## Required work
Please return each line of the listing exactly as given.

## Exercise inputs
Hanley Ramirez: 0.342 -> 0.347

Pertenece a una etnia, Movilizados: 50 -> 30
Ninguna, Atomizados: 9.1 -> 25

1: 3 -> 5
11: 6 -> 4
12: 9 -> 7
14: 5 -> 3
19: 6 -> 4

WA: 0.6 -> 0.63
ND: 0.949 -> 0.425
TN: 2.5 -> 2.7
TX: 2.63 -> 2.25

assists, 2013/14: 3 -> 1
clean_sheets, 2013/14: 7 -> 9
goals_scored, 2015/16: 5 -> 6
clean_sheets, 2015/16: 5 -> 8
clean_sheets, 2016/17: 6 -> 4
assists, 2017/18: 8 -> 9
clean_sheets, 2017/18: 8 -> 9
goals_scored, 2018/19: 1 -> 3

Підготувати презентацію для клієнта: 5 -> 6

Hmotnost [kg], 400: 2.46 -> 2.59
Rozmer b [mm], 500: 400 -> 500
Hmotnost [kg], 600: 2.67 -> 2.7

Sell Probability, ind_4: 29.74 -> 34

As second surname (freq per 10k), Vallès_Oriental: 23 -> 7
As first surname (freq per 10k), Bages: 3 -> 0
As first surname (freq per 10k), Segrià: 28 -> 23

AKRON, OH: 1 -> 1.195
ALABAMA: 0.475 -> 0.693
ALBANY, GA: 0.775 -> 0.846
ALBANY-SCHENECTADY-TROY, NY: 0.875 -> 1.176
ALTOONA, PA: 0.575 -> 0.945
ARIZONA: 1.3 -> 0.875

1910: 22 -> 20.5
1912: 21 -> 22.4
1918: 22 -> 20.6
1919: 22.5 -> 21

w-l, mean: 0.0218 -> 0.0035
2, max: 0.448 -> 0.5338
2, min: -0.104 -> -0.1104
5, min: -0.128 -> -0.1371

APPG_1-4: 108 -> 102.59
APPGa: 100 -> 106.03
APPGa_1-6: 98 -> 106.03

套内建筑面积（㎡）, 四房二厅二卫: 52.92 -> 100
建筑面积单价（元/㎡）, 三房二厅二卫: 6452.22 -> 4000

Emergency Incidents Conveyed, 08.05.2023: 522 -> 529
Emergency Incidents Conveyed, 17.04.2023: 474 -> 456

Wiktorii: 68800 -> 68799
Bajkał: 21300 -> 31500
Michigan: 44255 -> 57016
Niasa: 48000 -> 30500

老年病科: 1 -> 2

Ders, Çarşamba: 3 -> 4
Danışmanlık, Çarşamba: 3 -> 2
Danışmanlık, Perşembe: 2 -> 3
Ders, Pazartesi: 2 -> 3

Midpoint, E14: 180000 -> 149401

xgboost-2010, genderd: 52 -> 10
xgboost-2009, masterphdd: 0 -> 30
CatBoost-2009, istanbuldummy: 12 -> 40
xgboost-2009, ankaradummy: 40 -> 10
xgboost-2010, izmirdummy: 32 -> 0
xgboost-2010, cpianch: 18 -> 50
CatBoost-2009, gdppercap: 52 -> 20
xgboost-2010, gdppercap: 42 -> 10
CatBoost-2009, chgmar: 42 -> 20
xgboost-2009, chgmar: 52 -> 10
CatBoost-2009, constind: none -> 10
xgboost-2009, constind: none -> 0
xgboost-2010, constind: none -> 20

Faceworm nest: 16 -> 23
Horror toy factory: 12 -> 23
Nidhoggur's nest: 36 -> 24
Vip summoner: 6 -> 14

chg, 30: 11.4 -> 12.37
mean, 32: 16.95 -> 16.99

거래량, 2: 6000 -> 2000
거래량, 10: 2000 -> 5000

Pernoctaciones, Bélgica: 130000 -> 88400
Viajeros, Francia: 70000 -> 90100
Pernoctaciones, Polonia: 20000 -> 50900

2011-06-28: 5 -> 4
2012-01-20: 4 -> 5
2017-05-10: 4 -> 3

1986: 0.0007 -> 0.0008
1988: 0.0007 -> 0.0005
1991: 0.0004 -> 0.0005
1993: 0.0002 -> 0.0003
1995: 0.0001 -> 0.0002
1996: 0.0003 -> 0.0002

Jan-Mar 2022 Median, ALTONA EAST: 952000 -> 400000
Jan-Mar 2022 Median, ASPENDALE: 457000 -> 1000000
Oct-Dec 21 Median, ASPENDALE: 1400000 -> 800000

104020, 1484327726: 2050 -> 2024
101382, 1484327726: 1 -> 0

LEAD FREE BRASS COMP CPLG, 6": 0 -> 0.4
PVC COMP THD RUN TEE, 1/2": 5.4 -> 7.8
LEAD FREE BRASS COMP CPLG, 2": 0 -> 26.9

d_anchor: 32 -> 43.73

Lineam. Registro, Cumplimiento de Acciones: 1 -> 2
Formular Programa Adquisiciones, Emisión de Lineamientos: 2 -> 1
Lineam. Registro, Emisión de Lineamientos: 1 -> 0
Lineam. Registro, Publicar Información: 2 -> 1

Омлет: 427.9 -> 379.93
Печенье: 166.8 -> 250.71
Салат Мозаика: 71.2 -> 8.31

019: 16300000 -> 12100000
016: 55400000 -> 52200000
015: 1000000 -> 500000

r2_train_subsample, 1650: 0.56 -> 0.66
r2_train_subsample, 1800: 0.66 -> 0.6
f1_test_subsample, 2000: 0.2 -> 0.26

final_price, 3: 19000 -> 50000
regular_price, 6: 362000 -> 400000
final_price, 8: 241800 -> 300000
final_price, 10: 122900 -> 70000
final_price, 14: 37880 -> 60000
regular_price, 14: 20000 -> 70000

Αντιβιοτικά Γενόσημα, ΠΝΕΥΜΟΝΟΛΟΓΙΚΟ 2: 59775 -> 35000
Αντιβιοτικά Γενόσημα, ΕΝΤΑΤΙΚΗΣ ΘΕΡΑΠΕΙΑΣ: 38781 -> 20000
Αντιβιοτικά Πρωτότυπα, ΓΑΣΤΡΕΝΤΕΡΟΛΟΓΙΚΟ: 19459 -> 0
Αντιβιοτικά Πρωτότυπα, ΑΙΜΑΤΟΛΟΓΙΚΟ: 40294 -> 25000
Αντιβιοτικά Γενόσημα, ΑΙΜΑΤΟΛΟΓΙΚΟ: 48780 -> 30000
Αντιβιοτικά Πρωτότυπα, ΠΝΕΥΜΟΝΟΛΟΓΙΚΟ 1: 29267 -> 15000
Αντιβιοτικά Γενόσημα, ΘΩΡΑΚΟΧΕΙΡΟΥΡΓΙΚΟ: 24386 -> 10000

## Task answer
Hanley Ramirez: 0.342 -> 0.347

Pertenece a una etnia, Movilizados: 50 -> 30
Ninguna, Atomizados: 9.1 -> 25

1: 3 -> 5
11: 6 -> 4
12: 9 -> 7
14: 5 -> 3
19: 6 -> 4

WA: 0.6 -> 0.63
ND: 0.949 -> 0.425
TN: 2.5 -> 2.7
TX: 2.63 -> 2.25

assists, 2013/14: 3 -> 1
clean_sheets, 2013/14: 7 -> 9
goals_scored, 2015/16: 5 -> 6
clean_sheets, 2015/16: 5 -> 8
clean_sheets, 2016/17: 6 -> 4
assists, 2017/18: 8 -> 9
clean_sheets, 2017/18: 8 -> 9
goals_scored, 2018/19: 1 -> 3

Підготувати презентацію для клієнта: 5 -> 6

Hmotnost [kg], 400: 2.46 -> 2.59
Rozmer b [mm], 500: 400 -> 500
Hmotnost [kg], 600: 2.67 -> 2.7

Sell Probability, ind_4: 29.74 -> 34

As second surname (freq per 10k), Vallès_Oriental: 23 -> 7
As first surname (freq per 10k), Bages: 3 -> 0
As first surname (freq per 10k), Segrià: 28 -> 23

AKRON, OH: 1 -> 1.195
ALABAMA: 0.475 -> 0.693
ALBANY, GA: 0.775 -> 0.846
ALBANY-SCHENECTADY-TROY, NY: 0.875 -> 1.176
ALTOONA, PA: 0.575 -> 0.945
ARIZONA: 1.3 -> 0.875

1910: 22 -> 20.5
1912: 21 -> 22.4
1918: 22 -> 20.6
1919: 22.5 -> 21

w-l, mean: 0.0218 -> 0.0035
2, max: 0.448 -> 0.5338
2, min: -0.104 -> -0.1104
5, min: -0.128 -> -0.1371

APPG_1-4: 108 -> 102.59
APPGa: 100 -> 106.03
APPGa_1-6: 98 -> 106.03

套内建筑面积（㎡）, 四房二厅二卫: 52.92 -> 100
建筑面积单价（元/㎡）, 三房二厅二卫: 6452.22 -> 4000

Emergency Incidents Conveyed, 08.05.2023: 522 -> 529
Emergency Incidents Conveyed, 17.04.2023: 474 -> 456

Wiktorii: 68800 -> 68799
Bajkał: 21300 -> 31500
Michigan: 44255 -> 57016
Niasa: 48000 -> 30500

老年病科: 1 -> 2

Ders, Çarşamba: 3 -> 4
Danışmanlık, Çarşamba: 3 -> 2
Danışmanlık, Perşembe: 2 -> 3
Ders, Pazartesi: 2 -> 3

Midpoint, E14: 180000 -> 149401

xgboost-2010, genderd: 52 -> 10
xgboost-2009, masterphdd: 0 -> 30
CatBoost-2009, istanbuldummy: 12 -> 40
xgboost-2009, ankaradummy: 40 -> 10
xgboost-2010, izmirdummy: 32 -> 0
xgboost-2010, cpianch: 18 -> 50
CatBoost-2009, gdppercap: 52 -> 20
xgboost-2010, gdppercap: 42 -> 10
CatBoost-2009, chgmar: 42 -> 20
xgboost-2009, chgmar: 52 -> 10
CatBoost-2009, constind: none -> 10
xgboost-2009, constind: none -> 0
xgboost-2010, constind: none -> 20

Faceworm nest: 16 -> 23
Horror toy factory: 12 -> 23
Nidhoggur's nest: 36 -> 24
Vip summoner: 6 -> 14

chg, 30: 11.4 -> 12.37
mean, 32: 16.95 -> 16.99

거래량, 2: 6000 -> 2000
거래량, 10: 2000 -> 5000

Pernoctaciones, Bélgica: 130000 -> 88400
Viajeros, Francia: 70000 -> 90100
Pernoctaciones, Polonia: 20000 -> 50900

2011-06-28: 5 -> 4
2012-01-20: 4 -> 5
2017-05-10: 4 -> 3

1986: 0.0007 -> 0.0008
1988: 0.0007 -> 0.0005
1991: 0.0004 -> 0.0005
1993: 0.0002 -> 0.0003
1995: 0.0001 -> 0.0002
1996: 0.0003 -> 0.0002

Jan-Mar 2022 Median, ALTONA EAST: 952000 -> 400000
Jan-Mar 2022 Median, ASPENDALE: 457000 -> 1000000
Oct-Dec 21 Median, ASPENDALE: 1400000 -> 800000

104020, 1484327726: 2050 -> 2024
101382, 1484327726: 1 -> 0

LEAD FREE BRASS COMP CPLG, 6": 0 -> 0.4
PVC COMP THD RUN TEE, 1/2": 5.4 -> 7.8
LEAD FREE BRASS COMP CPLG, 2": 0 -> 26.9

d_anchor: 32 -> 43.73

Lineam. Registro, Cumplimiento de Acciones: 1 -> 2
Formular Programa Adquisiciones, Emisión de Lineamientos: 2 -> 1
Lineam. Registro, Emisión de Lineamientos: 1 -> 0
Lineam. Registro, Publicar Información: 2 -> 1

Омлет: 427.9 -> 379.93
Печенье: 166.8 -> 250.71
Салат Мозаика: 71.2 -> 8.31

019: 16300000 -> 12100000
016: 55400000 -> 52200000
015: 1000000 -> 500000

r2_train_subsample, 1650: 0.56 -> 0.66
r2_train_subsample, 1800: 0.66 -> 0.6
f1_test_subsample, 2000: 0.2 -> 0.26

final_price, 3: 19000 -> 50000
regular_price, 6: 362000 -> 400000
final_price, 8: 241800 -> 300000
final_price, 10: 122900 -> 70000
final_price, 14: 37880 -> 60000
regular_price, 14: 20000 -> 70000

Αντιβιοτικά Γενόσημα, ΠΝΕΥΜΟΝΟΛΟΓΙΚΟ 2: 59775 -> 35000
Αντιβιοτικά Γενόσημα, ΕΝΤΑΤΙΚΗΣ ΘΕΡΑΠΕΙΑΣ: 38781 -> 20000
Αντιβιοτικά Πρωτότυπα, ΓΑΣΤΡΕΝΤΕΡΟΛΟΓΙΚΟ: 19459 -> 0
Αντιβιοτικά Πρωτότυπα, ΑΙΜΑΤΟΛΟΓΙΚΟ: 40294 -> 25000
Αντιβιοτικά Γενόσημα, ΑΙΜΑΤΟΛΟΓΙΚΟ: 48780 -> 30000
Αντιβιοτικά Πρωτότυπα, ΠΝΕΥΜΟΝΟΛΟΓΙΚΟ 1: 29267 -> 15000
Αντιβιοτικά Γενόσημα, ΘΩΡΑΚΟΧΕΙΡΟΥΡΓΙΚΟ: 24386 -> 10000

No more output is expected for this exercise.